年金は「社会保険」であり、次のような役割を持っています。
- 長生きリスクを社会全体で分散
- 障害年金・遺族年金といった保険機能
- 市場が暴落してもゼロにならない
- 最低限の生活を下支えする仕組み
つまり、
- 期待リターン:低い
- 下方リスク耐性:非常に高い
という設計です。
投資と同じ土俵で
「儲かる・儲からない」を比較するのは、
そもそも役割が違うとも言えます。
(ここからは独り言ですが。。)
- 長生きリスクへの反論:上記の4%ルールで切り崩せば減るどころか増えてる可能性あるよね。。
- 保険機能への反論:完全類似の商品があるか調べたことないですが、掛け捨ての生命保険に近い民間保険に入った方が安上がりな可能性高くない?
- 暴落への反論:個別株はダメだけど、NISAの積立投資枠みたいに銘柄絞ってインデックス投資させとけば0はないでしょう。。
- 最低限の生活保障への反論:年金だけで生活できていない人もたくさんいますよね。。現役世代にとっては、完全に負担感に対してリターンが合っていない気がする。
インフレ時代に感じる「年金の弱さ」
さらに、ここ数年インフレ局面になっていますが、その点でも 年金に不安を感じるのも事実です。
実際、年金はインフレに弱い印象
- 年金には「マクロ経済スライド」があり、 物価や賃金が上がっても給付は自動的に抑制される
- 少子高齢化で、現役世代の負担を増やしにくい
- 結果として、年金受給者の 実質的な購買力は徐々に下がる
つまり、年金は、
名目額は守るが、実質価値は削られる
仕組みになっています。
なぜ投資はインフレに強いのか
一方、株式投資は構造的にインフレと相性が良いです。
- 物価上昇 → 売上増
- 名目GDP成長 → 企業利益に反映
- 株価は名目成長を取り込みやすい
特に長期では、
企業の成長=インフレ耐性になりやすい。
だからこそ、
年金だけに頼るのではなく、
投資でインフレリスクを補う
という発想が現実的になります。
国内投資が回れば、構造は良くなるのか
新NISA制度が始まり、S&P500やオルカンへの投資が活発化することによって、よく言われるのが、
投資マネーが海外に流れると円安が進み、
海外からの購買力が下がり、輸入品の物価高騰を招く
という点です。
日本人として、将来豊かな生活を守るためには、次のような循環を作ってほしいなと願うところです。

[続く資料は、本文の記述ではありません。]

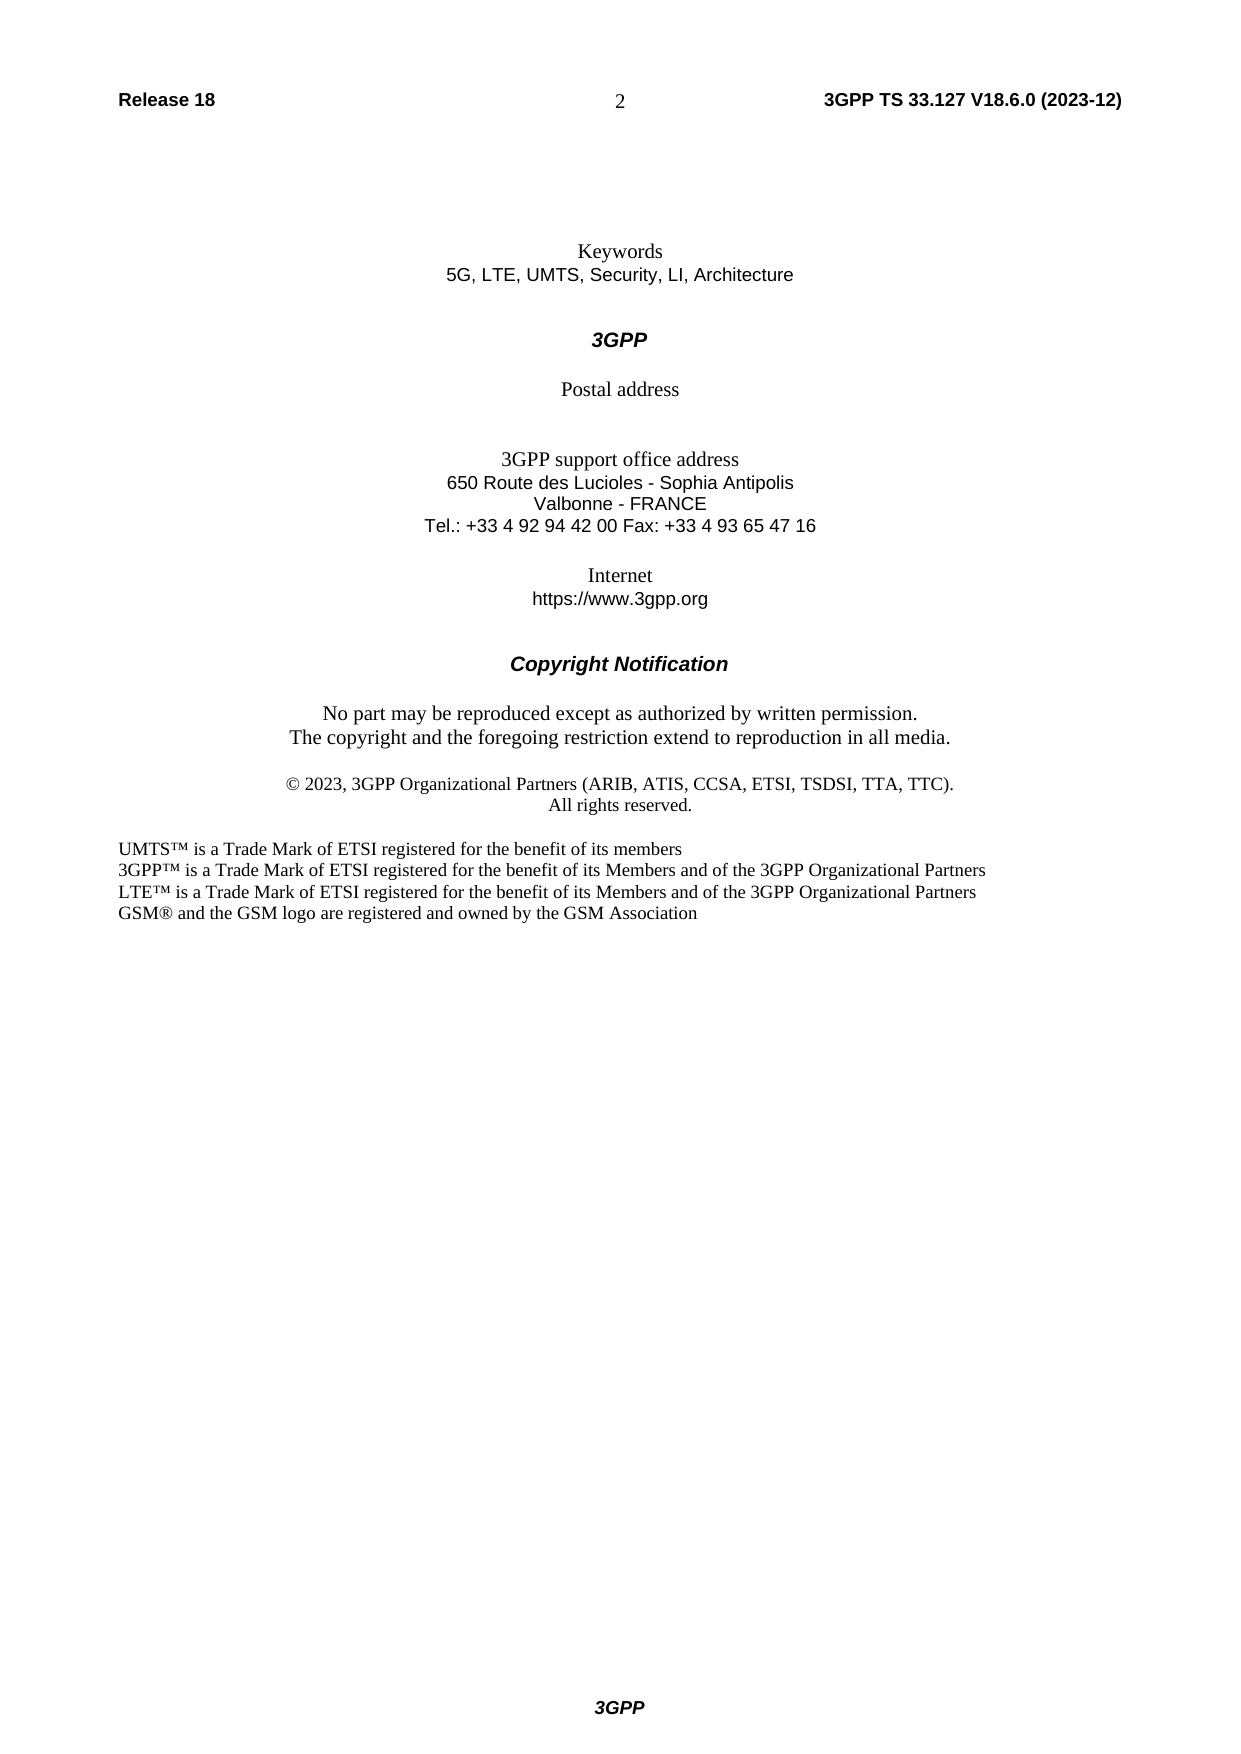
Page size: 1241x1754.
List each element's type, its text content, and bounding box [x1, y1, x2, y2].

text GSM® and the GSM logo are registered and owned by the GSM Association [118, 902, 1122, 924]
text Valbonne - FRANCE [413, 493, 827, 514]
text UMTS™ is a Trade Mark of ETSI registered for the benefit of its members [118, 837, 1122, 859]
text All rights reserved. [118, 794, 1122, 816]
text 650 Route des Lucioles - Sophia Antipolis [413, 471, 827, 493]
text 5G, LTE, UMTS, Security, LI, Architecture [413, 263, 827, 285]
text Tel.: +33 4 92 94 42 00 Fax: +33 4 93 65 47 16 [413, 514, 827, 536]
text No part may be reproduced except as authorized by written permission. The copyright and the foregoing restriction extend to reproduction in all media. [118, 701, 1122, 749]
text Copyright Notification [118, 652, 1122, 676]
text © 2023, 3GPP Organizational Partners (ARIB, ATIS, CCSA, ETSI, TSDSI, TTA, TTC). [118, 773, 1122, 794]
text Internet [413, 563, 827, 587]
text Keywords [413, 239, 827, 263]
text 3GPP [413, 328, 827, 352]
text 3GPP support office address [413, 447, 827, 471]
text 3GPP™ is a Trade Mark of ETSI registered for the benefit of its Members and of the 3GPP Organizational Partners LTE™ is a Trade Mark of ETSI registered for the benefit of its Members and of the 3GPP Organizational Partners [118, 859, 1122, 902]
text Postal address [413, 377, 827, 401]
text https://www.3gpp.org [413, 587, 827, 609]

- 老後に向けた投資を優遇。可能な限り、国内企業に投資を促進
- 国内企業の資金調達がしやすくなり、企業も新しい技術にチャレンジできる
- 技術革新が生まれ、成長投資・賃上げが進む
- 結果的に国内企業の株価が上がる
- 年金の運用成績も向上
- 年金財政が安定する
ただ現実には、
- 家計金融資産は現金比率が高い
- 国内株は成長期待が低く見られがち
- 結果として海外株へ資金が向かいやすい
という課題もあります。(この辺りを政治の制度設計で頑張ってほしいところ。。)
結論:年金か投資か、ではない
この記事の結論はシンプルです。政治や制度は一般人の我々では変えようがないので、以下のようなことを理解して個人でできる行動をとるしかないです。
- 年金は「最低限の生活を守る保険」
- 投資は「インフレと長寿に備える手段」
- 年金だけで老後を完結させるのは、構造的に厳しい
- だからこそ、年金+投資の組み合わせが必要
年金を否定する必要はありません。
ただ、過信もしない。
個人が投資を通じて企業の成長を支え、
その果実が賃金や株価、そして年金にも返ってくる。
そんな循環を意識しながら、
自分のお金の置き場所を考えていきたいところです。